The task:
Can you copy word for word every line from the one containing "At how many" through the end of the items, both ends included, while leaving the pictures out of your answer?

BEGIN Recorded data

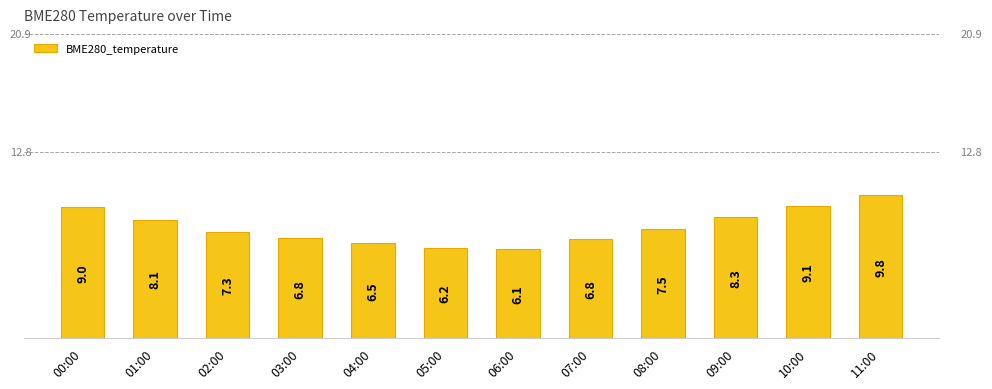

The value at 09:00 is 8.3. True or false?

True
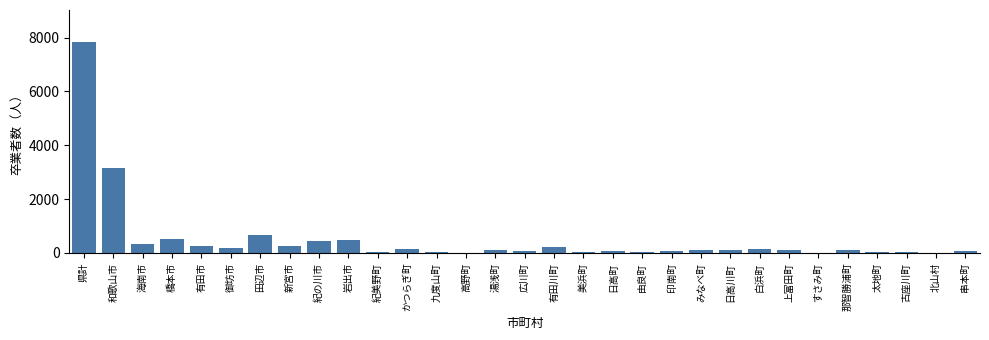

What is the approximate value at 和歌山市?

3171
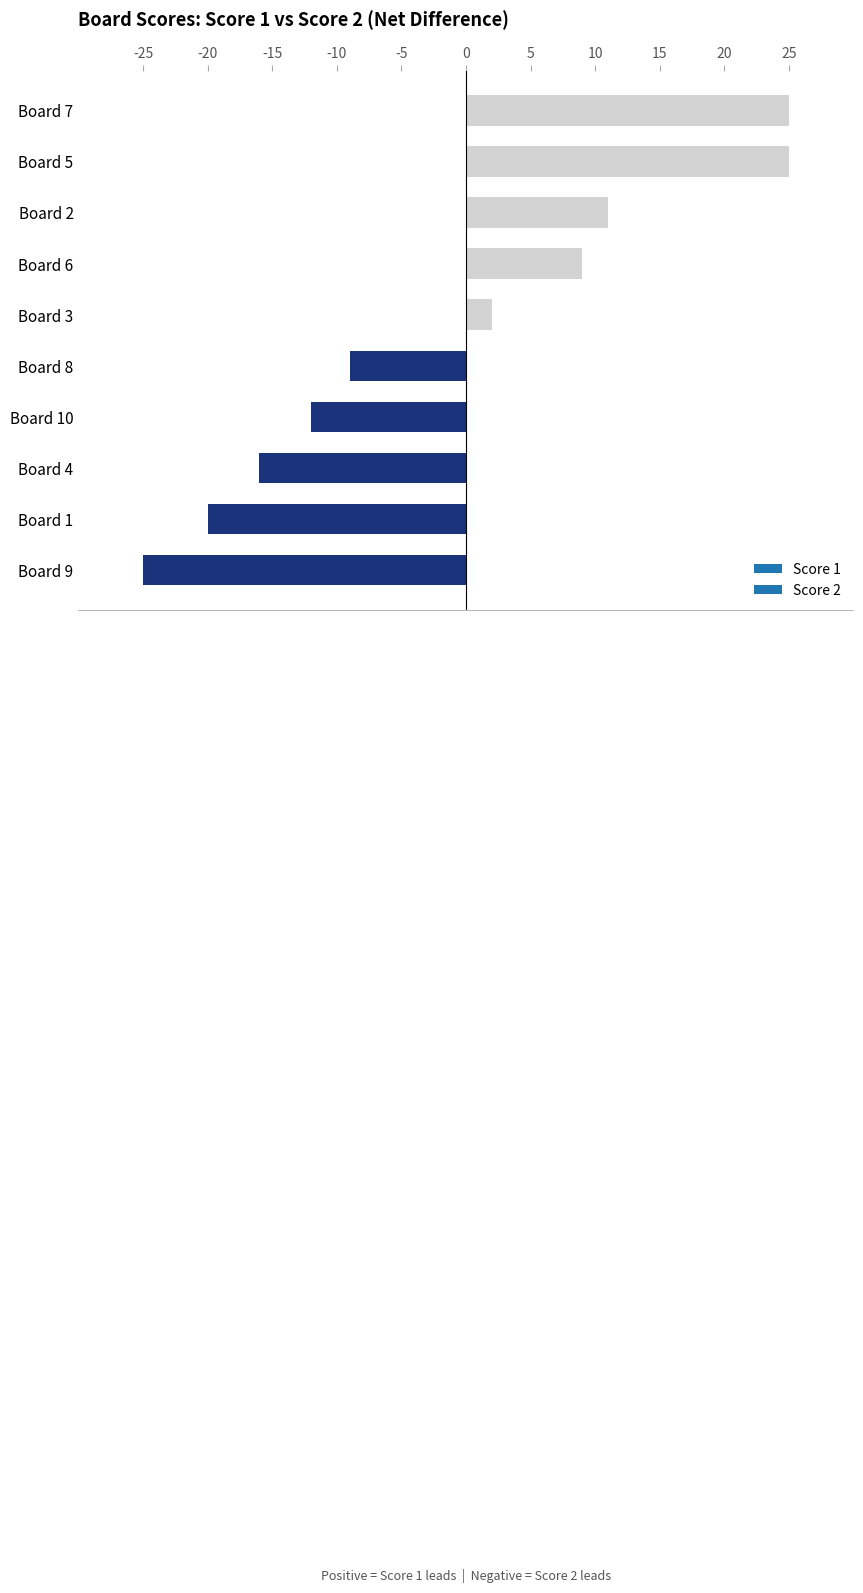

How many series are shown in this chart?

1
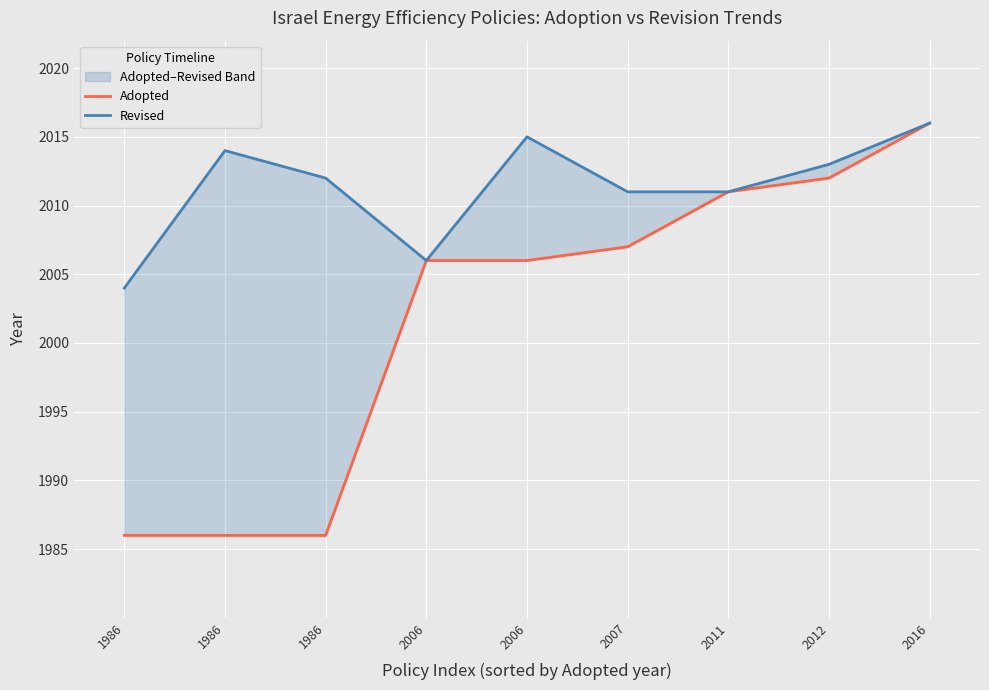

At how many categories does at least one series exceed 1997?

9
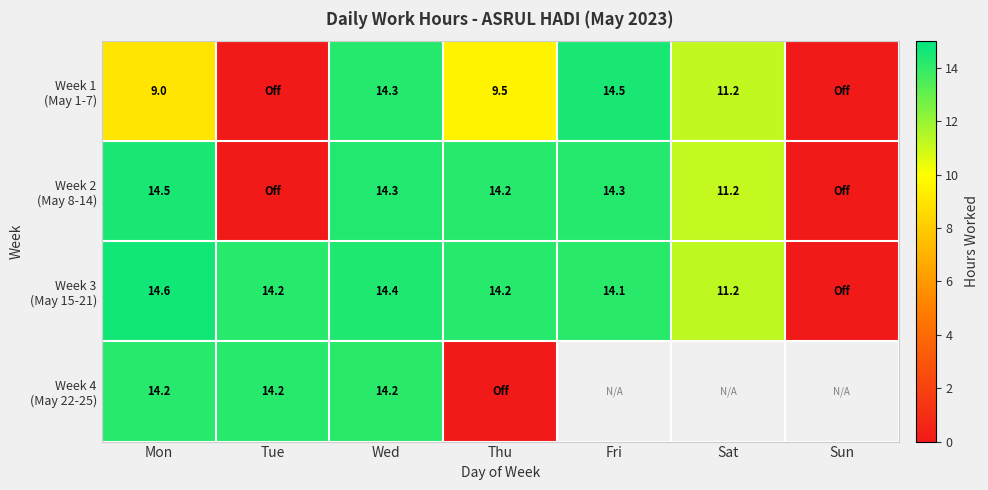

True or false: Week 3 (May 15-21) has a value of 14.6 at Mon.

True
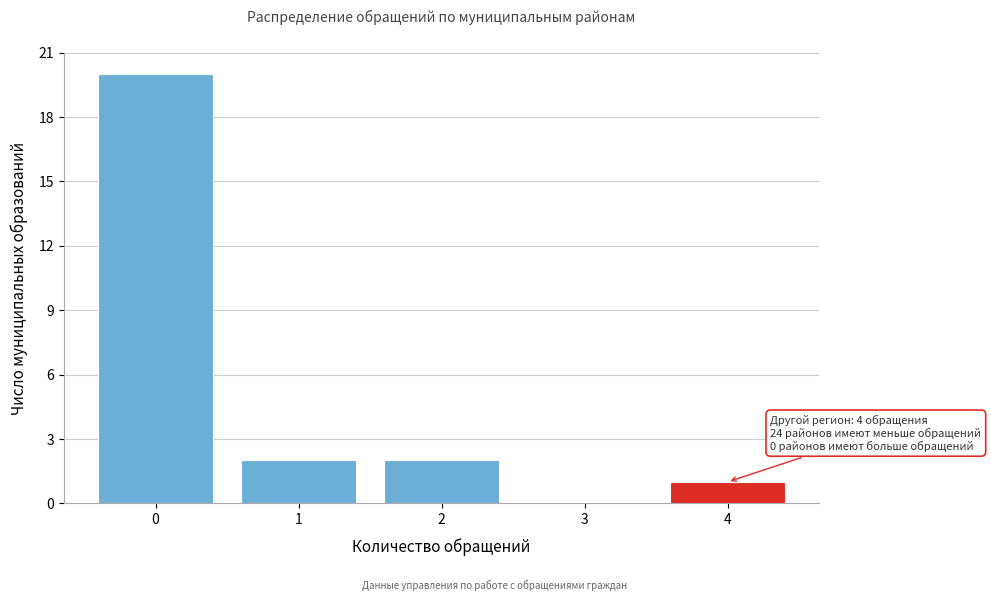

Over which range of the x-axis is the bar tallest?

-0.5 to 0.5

END Recorded data

Solution:
At how many categories does at least one series exceed 1997?

9

True or false: Week 3 (May 15-21) has a value of 14.6 at Mon.

True

Over which range of the x-axis is the bar tallest?

-0.5 to 0.5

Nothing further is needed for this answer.